Прежний постоялец коротал время, убивая этих мух, а потом собрал трупики и нашел для них укромное место. Они сложены аккуратной пирамидкой, которая грозит рассыпаться.
От этого зрелища она вскрикивает. Без отвращения, без испуга, а просто от удивления, можно даже сказать, от удовольствия. Ой-ой-ой. Эти мухи ее поражают, словно они способны под лупой превратиться в драгоценные камни, синие с золотом и с изумрудными вспышками, спрятанные под переливчатой кисеей крылышек. Ой, вырывается у нее, но не оттого, что на подоконнике она видит сияние. В смерти насекомые потускнели, а лупу взять неоткуда.

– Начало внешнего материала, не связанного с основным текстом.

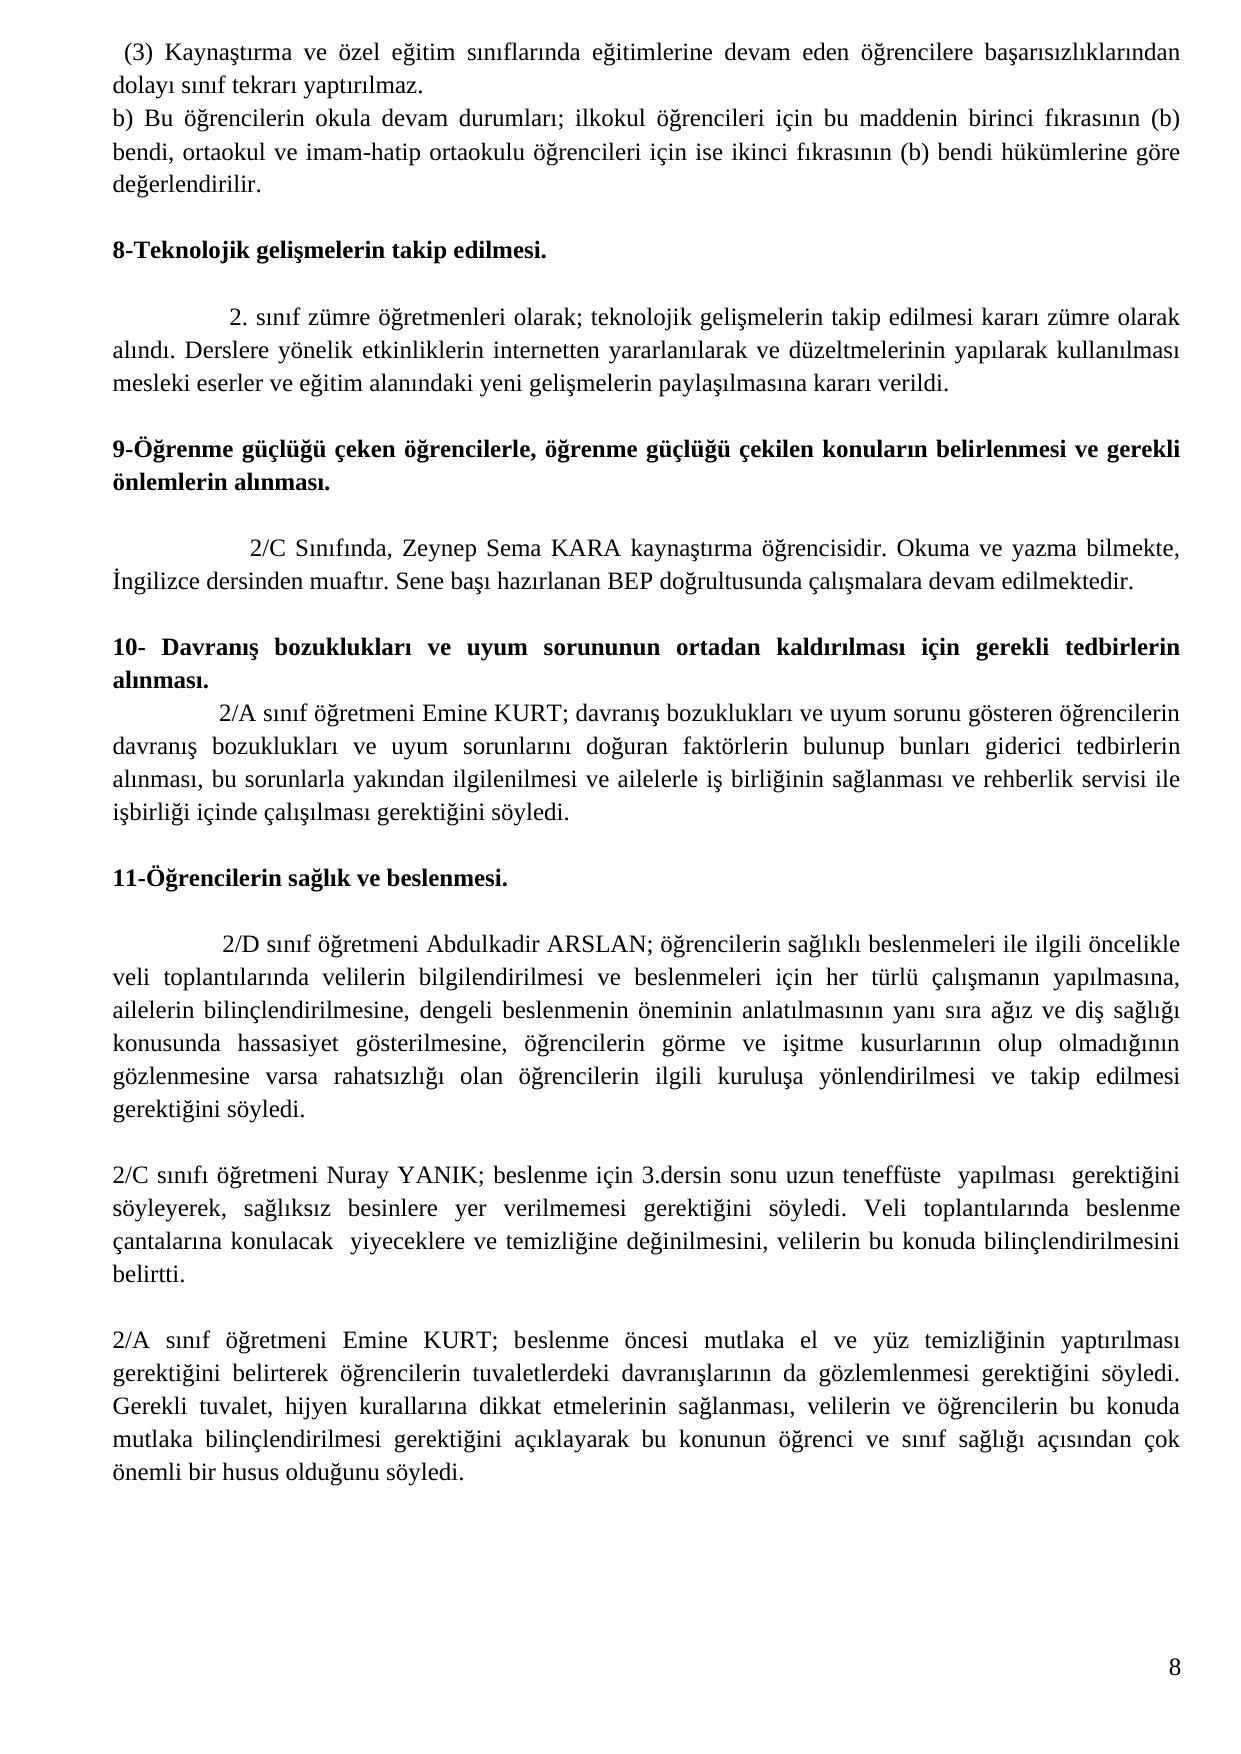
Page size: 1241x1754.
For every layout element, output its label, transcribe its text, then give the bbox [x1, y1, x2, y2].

А оттого, что она их увидела – увидела мелкие трупики, сложенные кучкой в углу и готовые рассыпаться в прах. Увидела еще до того, как взялась за угол шифоньера, до того, как отдернула занавеску. Она знала, что они там, – точно так же, как знает много чего другого.
Вернее – как знала когда-то. Уже давно она не знала ничего и полагалась лишь на затверженные трюки и схемы. Она почти забыла, усомнилась, что когда-то было по-другому.
Она ненароком разбудила Олли, вывела его из краткого, тревожного забытья. В чем дело, спрашивает он, ты чем-то укололась? Он со стоном встает.
Нет, говорит она. И указывает на мух.
Я знала, что они там.
До него мгновенно доходит, как много это для нее значит, какое это облегчение, но сам он не может в полной мере разделить ее радость. Потому что и сам почти забыл кое о чем, – забыл, что когда-то верил в ее способности; теперь его заботит лишь одно: как бы не раскрылся их обман.